Tensions are rising between Egypt, Sudan and Ethiopia as the latter is determined to begin the second phase of filling the Great Renaissance Dam (GERD) upstream of the Blue Nile in July. In the absence of a binding agreement, Khartoum and Cairo sent a letter to the UN Security Council condemning a unilateral decision that would jeopardize “peace and stability in the region”. Sudan, on the front lines, fears for security and the operation of its own hydropower plants. And especially the Roseires dam, across the Blue Nile, in the southeastern part of the country, which is less than a hundred kilometers downstream from the Ethiopian dam. Without the exchange of hydrological information, the Sudanese laws in Roseire are questionable.

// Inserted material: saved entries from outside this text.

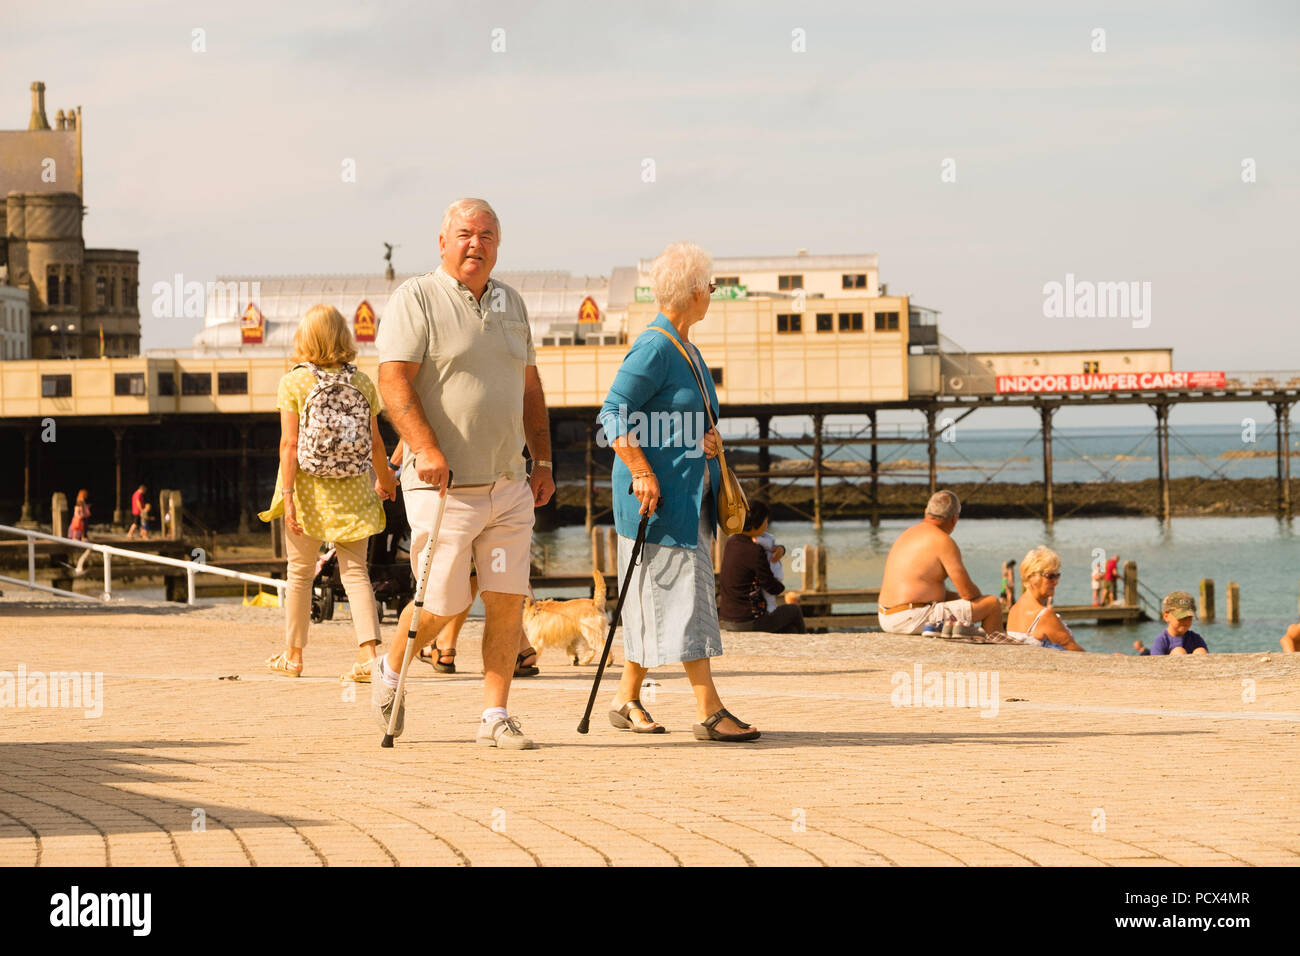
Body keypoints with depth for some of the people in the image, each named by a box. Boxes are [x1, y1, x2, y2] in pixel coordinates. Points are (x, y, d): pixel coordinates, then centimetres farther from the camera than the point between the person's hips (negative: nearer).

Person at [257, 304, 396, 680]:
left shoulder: (293, 382, -7)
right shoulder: (361, 382, 1)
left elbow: (289, 444, -12)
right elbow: (375, 443, 6)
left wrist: (287, 495, -13)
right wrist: (385, 479, 24)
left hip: (310, 491, -2)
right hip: (354, 493, 2)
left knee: (300, 572, 12)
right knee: (354, 569, 4)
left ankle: (293, 655, 22)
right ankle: (368, 651, -12)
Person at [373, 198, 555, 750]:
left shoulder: (511, 304, 16)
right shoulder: (416, 300, -5)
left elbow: (530, 388, 22)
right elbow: (393, 382, -14)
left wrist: (543, 461, 15)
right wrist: (426, 449, -25)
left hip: (510, 486, 6)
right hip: (445, 485, -6)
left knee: (508, 600, -1)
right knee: (442, 604, -2)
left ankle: (495, 717, 5)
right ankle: (391, 672, 26)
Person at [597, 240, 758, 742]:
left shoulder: (687, 349, 15)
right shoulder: (653, 349, -14)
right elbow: (613, 417, -18)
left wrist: (706, 440, 5)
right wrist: (643, 472, -23)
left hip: (691, 492, 10)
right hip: (659, 493, -10)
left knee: (660, 599, 11)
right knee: (683, 593, -10)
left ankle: (627, 699, 20)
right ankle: (710, 711, -11)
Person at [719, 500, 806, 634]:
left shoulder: (732, 542, 5)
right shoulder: (755, 552, -21)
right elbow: (774, 588, -13)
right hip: (750, 621, -7)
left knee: (790, 631, 27)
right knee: (795, 610, 25)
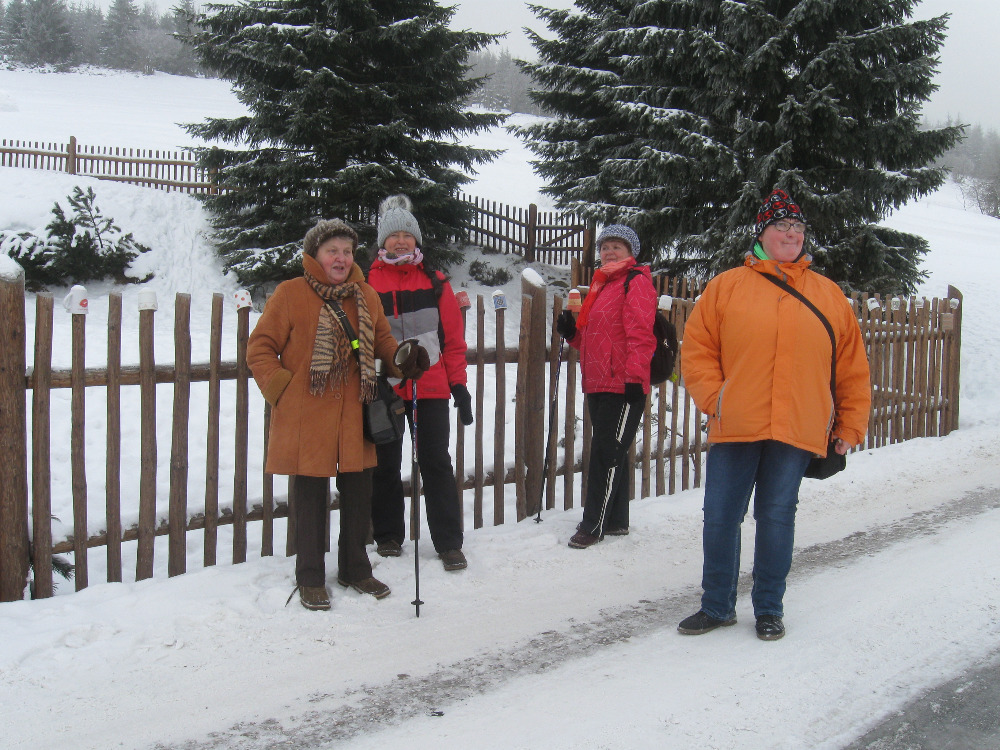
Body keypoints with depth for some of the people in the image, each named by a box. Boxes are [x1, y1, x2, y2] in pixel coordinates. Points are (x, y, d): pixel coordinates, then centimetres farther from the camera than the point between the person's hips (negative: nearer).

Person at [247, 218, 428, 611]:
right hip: (306, 419, -4)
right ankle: (310, 579, 19)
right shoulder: (290, 294, -6)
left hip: (354, 418, 5)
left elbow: (383, 340, 18)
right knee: (310, 499, 5)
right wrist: (280, 389, -11)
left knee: (358, 495, 14)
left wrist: (403, 357, -3)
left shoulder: (366, 296, 8)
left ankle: (355, 569, 32)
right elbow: (260, 347, -2)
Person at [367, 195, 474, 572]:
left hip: (430, 387, 0)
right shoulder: (368, 283, 3)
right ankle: (387, 537, 25)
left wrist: (459, 384, 2)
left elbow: (454, 338, 7)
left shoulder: (435, 283, 7)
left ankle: (449, 542, 8)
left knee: (436, 462, 2)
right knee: (385, 464, 11)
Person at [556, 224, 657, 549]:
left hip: (623, 386, -9)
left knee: (607, 452, -6)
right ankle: (616, 521, 23)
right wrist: (571, 331, 8)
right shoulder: (600, 284, 21)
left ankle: (593, 525, -1)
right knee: (611, 452, 14)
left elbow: (641, 334, -17)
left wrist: (634, 377, -23)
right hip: (598, 385, 9)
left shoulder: (636, 281, -7)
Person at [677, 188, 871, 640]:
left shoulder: (828, 295, 11)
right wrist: (713, 399, -7)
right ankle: (717, 606, 20)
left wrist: (850, 426, 9)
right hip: (734, 429, 0)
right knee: (720, 518, 4)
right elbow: (697, 349, 5)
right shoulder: (726, 286, 6)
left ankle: (769, 608, 21)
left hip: (797, 431, 1)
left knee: (777, 518, 5)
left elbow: (852, 366, 12)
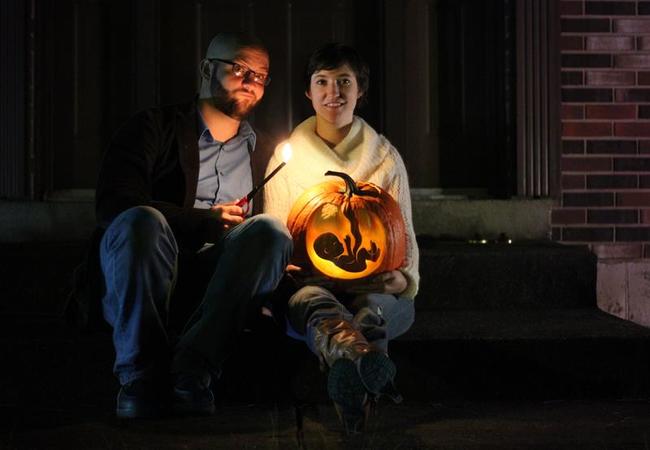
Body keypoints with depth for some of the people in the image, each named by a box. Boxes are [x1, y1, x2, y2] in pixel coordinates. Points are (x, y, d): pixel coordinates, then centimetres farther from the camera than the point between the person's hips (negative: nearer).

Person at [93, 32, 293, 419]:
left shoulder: (264, 155, 26)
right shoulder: (155, 127, 14)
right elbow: (114, 204, -2)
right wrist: (203, 221, -9)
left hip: (219, 283, 3)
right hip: (140, 281, -2)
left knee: (268, 230, -27)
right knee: (141, 221, -34)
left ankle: (191, 369, -38)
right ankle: (142, 375, -33)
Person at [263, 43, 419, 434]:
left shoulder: (386, 158, 14)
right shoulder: (287, 156, 14)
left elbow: (404, 235, 13)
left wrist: (404, 279, -11)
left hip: (374, 287, 1)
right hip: (308, 282, -1)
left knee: (371, 312, -38)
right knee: (313, 302, -40)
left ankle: (350, 379, -75)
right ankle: (368, 363, -77)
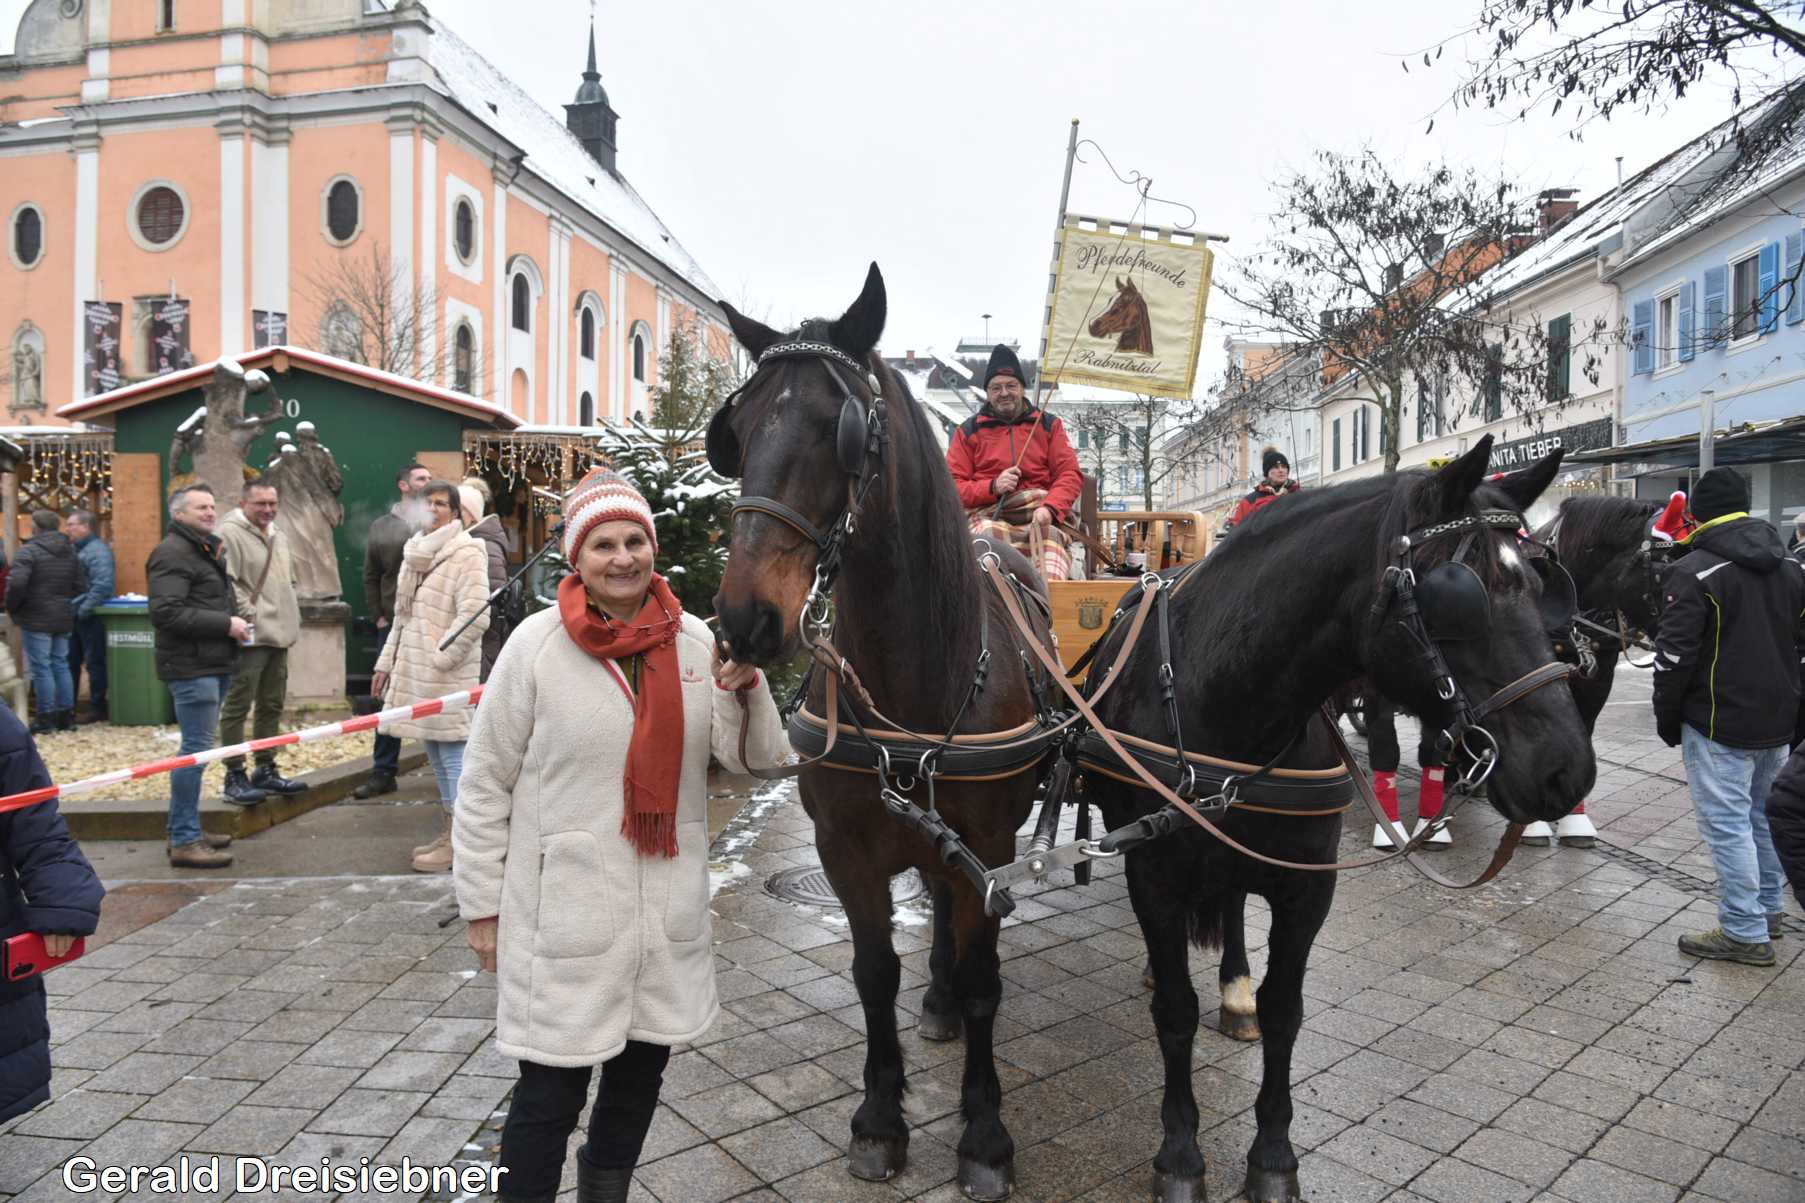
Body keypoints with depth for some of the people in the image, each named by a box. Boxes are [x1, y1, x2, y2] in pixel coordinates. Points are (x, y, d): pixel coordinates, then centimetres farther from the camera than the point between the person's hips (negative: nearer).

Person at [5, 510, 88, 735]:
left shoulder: (29, 550, -12)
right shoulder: (71, 551, 9)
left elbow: (16, 583, -22)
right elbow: (81, 586, 9)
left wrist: (12, 607, -7)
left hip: (36, 619, -6)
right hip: (64, 619, 6)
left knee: (41, 668, 0)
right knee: (61, 665, 13)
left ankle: (46, 719, 3)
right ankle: (67, 716, 15)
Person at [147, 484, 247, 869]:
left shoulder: (207, 549, 21)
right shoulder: (173, 553, -12)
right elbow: (166, 612, -23)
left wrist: (236, 620, 9)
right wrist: (225, 624, -20)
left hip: (213, 664, 10)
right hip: (192, 667, -10)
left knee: (197, 748, 15)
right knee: (196, 750, -9)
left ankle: (186, 831, 24)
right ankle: (184, 841, -3)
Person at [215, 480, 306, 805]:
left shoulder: (278, 535, 17)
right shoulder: (230, 533, -11)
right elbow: (226, 583, -19)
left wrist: (290, 617, 17)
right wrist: (250, 614, -18)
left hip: (278, 635, 9)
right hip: (250, 636, -9)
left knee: (272, 705, 15)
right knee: (237, 706, -2)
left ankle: (266, 771, 26)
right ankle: (235, 776, 5)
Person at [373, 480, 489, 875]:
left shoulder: (466, 553, -10)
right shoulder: (415, 553, 17)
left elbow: (475, 616, -18)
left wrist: (440, 659, -17)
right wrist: (387, 662, 20)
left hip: (447, 676, -8)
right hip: (415, 672, 9)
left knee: (454, 755, -4)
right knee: (436, 756, 14)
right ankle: (448, 834, 24)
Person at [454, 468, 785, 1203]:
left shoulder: (696, 641, -2)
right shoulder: (536, 644, -11)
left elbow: (753, 757, 0)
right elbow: (485, 787, -5)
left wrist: (740, 685, -18)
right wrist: (482, 904, -3)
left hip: (670, 909, 4)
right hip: (563, 909, -4)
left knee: (641, 1068, 21)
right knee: (551, 1091, 5)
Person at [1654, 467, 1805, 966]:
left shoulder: (1695, 570, -16)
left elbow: (1675, 655, -18)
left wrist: (1667, 719, -6)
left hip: (1719, 725, -8)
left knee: (1728, 823, -2)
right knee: (1763, 815, 21)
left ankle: (1745, 933, 3)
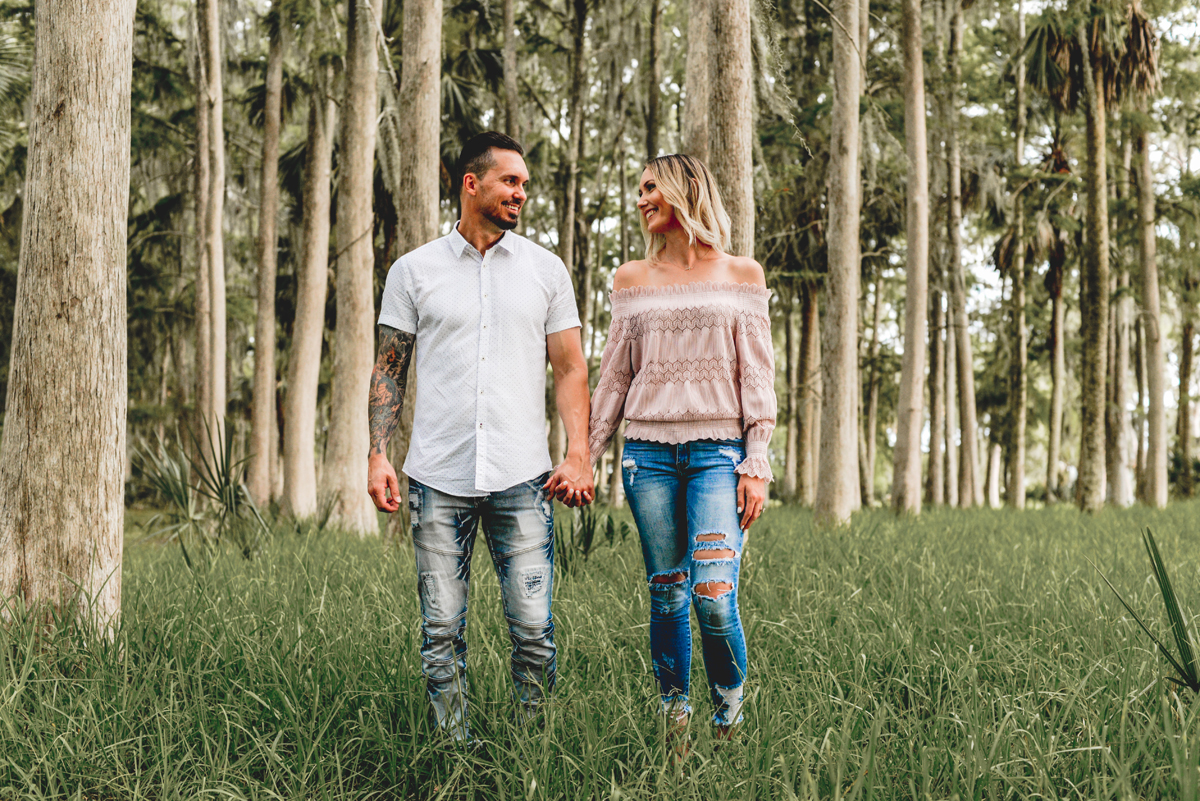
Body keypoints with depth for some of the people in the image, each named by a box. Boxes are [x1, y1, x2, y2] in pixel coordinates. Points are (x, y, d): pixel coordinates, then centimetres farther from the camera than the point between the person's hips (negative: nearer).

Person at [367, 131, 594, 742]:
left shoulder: (545, 269, 10)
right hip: (438, 479, 0)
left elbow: (570, 368, 10)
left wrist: (578, 455, -1)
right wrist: (377, 455, -1)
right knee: (442, 633, 3)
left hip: (522, 479, 0)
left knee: (534, 629, -3)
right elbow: (388, 371, 10)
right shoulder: (414, 270, 7)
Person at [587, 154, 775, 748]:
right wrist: (584, 457, 8)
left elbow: (757, 375, 3)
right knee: (666, 595, 4)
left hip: (718, 450, -2)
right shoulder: (631, 279, 13)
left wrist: (757, 464, -5)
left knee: (713, 595, -14)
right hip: (648, 450, 3)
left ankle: (730, 709, 8)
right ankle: (673, 717, 16)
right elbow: (614, 377, 14)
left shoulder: (741, 275, 7)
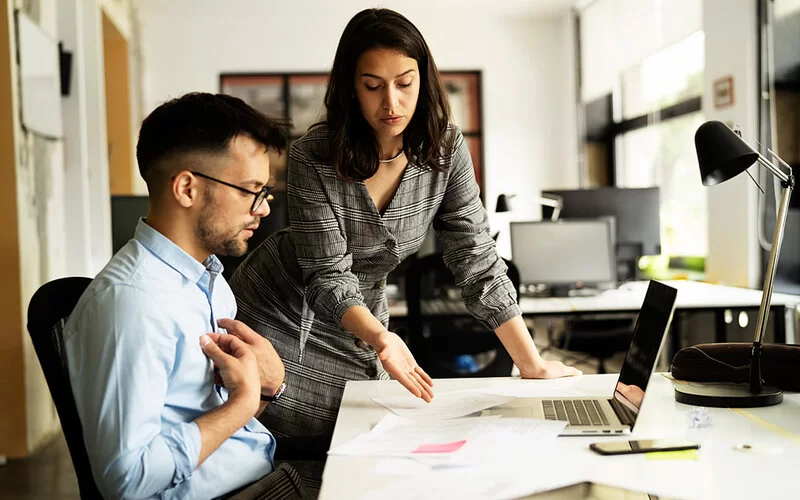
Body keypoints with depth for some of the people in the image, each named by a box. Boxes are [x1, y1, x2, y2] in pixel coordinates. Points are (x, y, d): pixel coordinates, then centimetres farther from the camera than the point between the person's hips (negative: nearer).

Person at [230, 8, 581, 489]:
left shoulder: (445, 149, -15)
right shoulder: (316, 156, -24)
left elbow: (478, 261, -13)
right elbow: (329, 276, -24)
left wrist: (533, 365, -16)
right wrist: (380, 338, -43)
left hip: (361, 319, 3)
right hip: (279, 314, -2)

From our special correspondent in Blue Nile,

Millions of cubic meters of water rush into the turbines of the Roseires dam every day. In addition to electricity, its huge 105-kilometer-long reservoir supplies water to agricultural projects and drinking water stations to the capital.

Director Abdallah Abdelrahman does not hide his concerns. “We have no information about what will happen to us. There will be 74 billion cubic meters of water that will be stored up there, in Ethiopia, and we do not know how much water will pass here, or when or how. The variations in the water that will be released will affect our facilities. We need upstream hydrological information. How much will they keep? How much will they release? So that we can predict here in Roseires, he said.

Ethiopia closed the dam overnight last July. While the second filling phase is imminent, Sudanese engineers have therefore taken precautionary measures: “This year we did not release as much water as we should have. We decided to postpone the openings of our valves for a month to retain water. We adapt in anticipation of the complications to fill the Renaissance pond, adds Abdallah Abdelrahman.

Stopped negotiations

Sudan has always been quite favorable to the Ethiopian project. In the long run, it would allow it to get cheap electricity, but also to control its water resources and avoid severe floods. But in the short term, Khartoum fears for its security if Addis Ababa does not commit to sharing its technical information.

Mustafa al-Zubair is part of the Sudanese negotiating team that has just proposed a partial agreement. For him: “If there was a political will, they could give us this information very quickly. We could have signed a contract a long time ago. Today, Ethiopia faces internal challenges, but so do we. So we proposed a partial agreement so as not to start over from the beginning, but we set our terms. This agreement must be binding, otherwise it is useless, says Mustafa al-Zubair.

According to the Sudanese Ministry of Irrigation, 90% of the technical issues have already been resolved in previous negotiations. But Ethiopia refuses to commit to it on paper. Negotiations have halted and raised fears of an escalation in the region as Khartoum approaches Egypt.